On New Year’s Day 2023 I took my camera down to the river Aire at Denso Marston Nature Reserve. I was going to say “again” but since this is the first day of the new year it is my first visit to the little reserve.
As usual you should be able to click on an image to see it better quality in its gallery.
I took a few photos of a couple of birds that I hadn’t photographed recently. The male Mallards are looking colourful again and seem to be pairing with females reasonably peacefully. It won’t be long before there is all sorts of fighting going on though. All the recent rain means that the canal has more water in it than needed and the overflow is cascading down the “steps” to the field and across to the river.
After walking from the bottom of the path and back again I decided to go along to Ben Rhydding Gravel Pits Reserve. It was quiet but from the bench at the far end I watched a decent sized flock of Lapwing fly around for a few minutes. Smaller flocks flew in and joined them as they slowly circled.
The following day the sun seemed bright so I went down to the river again.

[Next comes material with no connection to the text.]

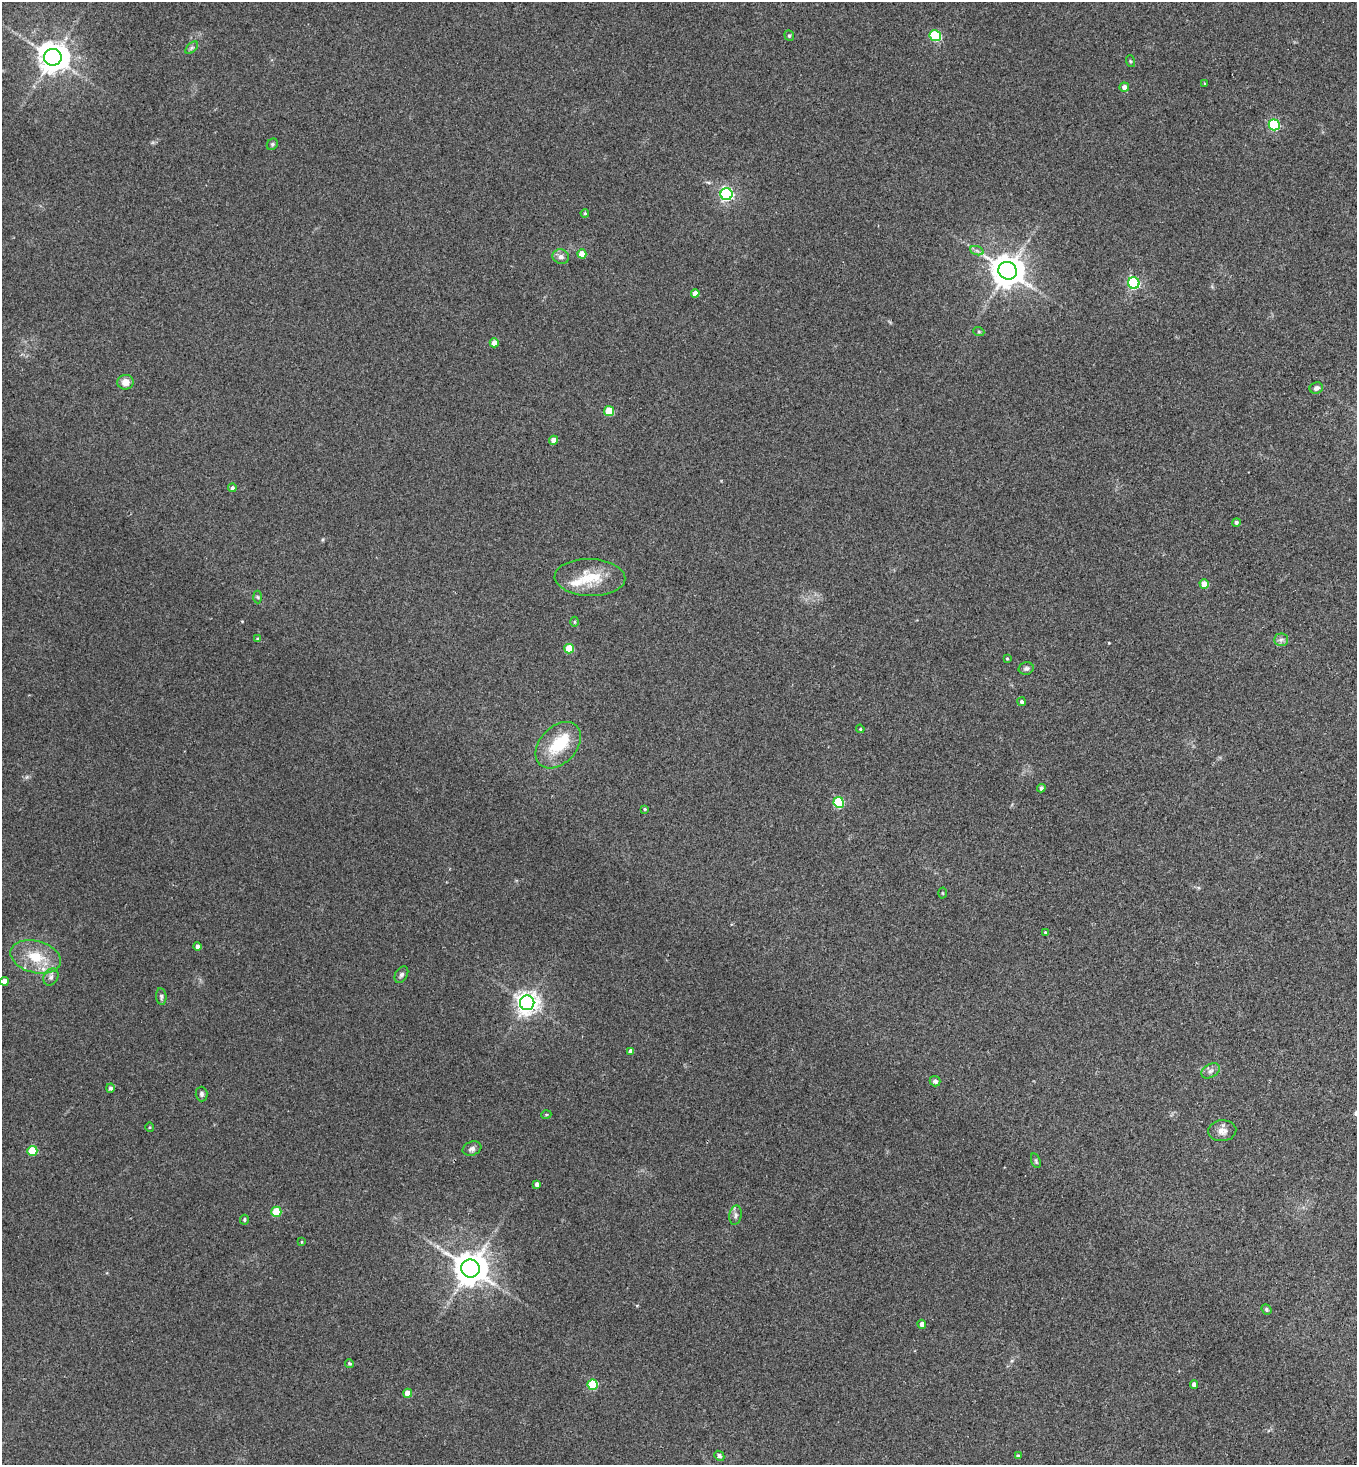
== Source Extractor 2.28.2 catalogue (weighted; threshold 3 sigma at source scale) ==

The many hedges of the reserve had several Wrens flitting about and they even came out long enough for me to get a photo or two. The Blue Tit has a ring on its leg but I haven’t tried to decypher it. I walked from the reserve down to the Buck Lane footbridge and across. From near there I spotted the Kestrel fly across and perch on one of the power-line posts looking out over the field. I hung about on the footbridge for a while hoping to get some photos of birds in flight. It should be easier with this camera but the first hurdle to overcome is to get the bird visible in the viewfinder. See below for the reason for including the Cormorant photo. Normally (logically) before you get the bird in the viewfinder you have to see it. However in the view up river from the footbridge there is a flying Heron in the picture. I didn’t notice it until after taking the photo and then I failed to get it back in the viewfinder. The sun never got very high during the day but by this time it was below the trees, and it was darkening, so I headed home.
RAW vs JPEG
The photo of the Cormorant is not very good but I have included it as an example of the benefits of shooting in RAW. At the moment with my new camera I am saving the photos as both CRAW and JPEG because it creates and saves excellent JPEG files with low noise and good colour. I am wondering whether to switch to JPEG only but the settings are “baked” into the file with limitations as to what you can then do if improvement is needed. By having the in-camera JPEG I have something that I have to try and improve on. The RAW sensor data is used in the camera to produce the JPEG file and throws away some of the data in the process. Therefore with appropriate software and user skills it is possible to equal or surpass the in-camera JPEG. Situations where this is most evident is where the exposure was not perfect for the subject. The flying Cormorant in the in-camera JPEG is solid black, the camera exposed for the sky not the bird, and attempts to get details of the feathers by brightening it resulted in a uniform grey. Using software to brighten the image from the RAW file brought out some of the feather detail and this is the image I have posted. At the moment this is a big discussion point on several Facebook groups I am in. Some say there is no point in saving the RAW files because you can do whatever is needed with the JPEGs. It is true that you can go through the process with the JPEG that you can with the RAW but the results will not be as good. Another example of this is the view down river. I did take 3 photos of the scene at different exposures and combined them but the movement of the trees and water spoiled the photo. I therefore used one of the RAW files and saved 3 JPEG files from it at different brightness levels. On brightening the shadows a lot more detail was visible than if I had brightened the JPEG. The combined image based on 3 files from the single RAW file is therefore better than what could be achieved by processing anything from the single JPEG.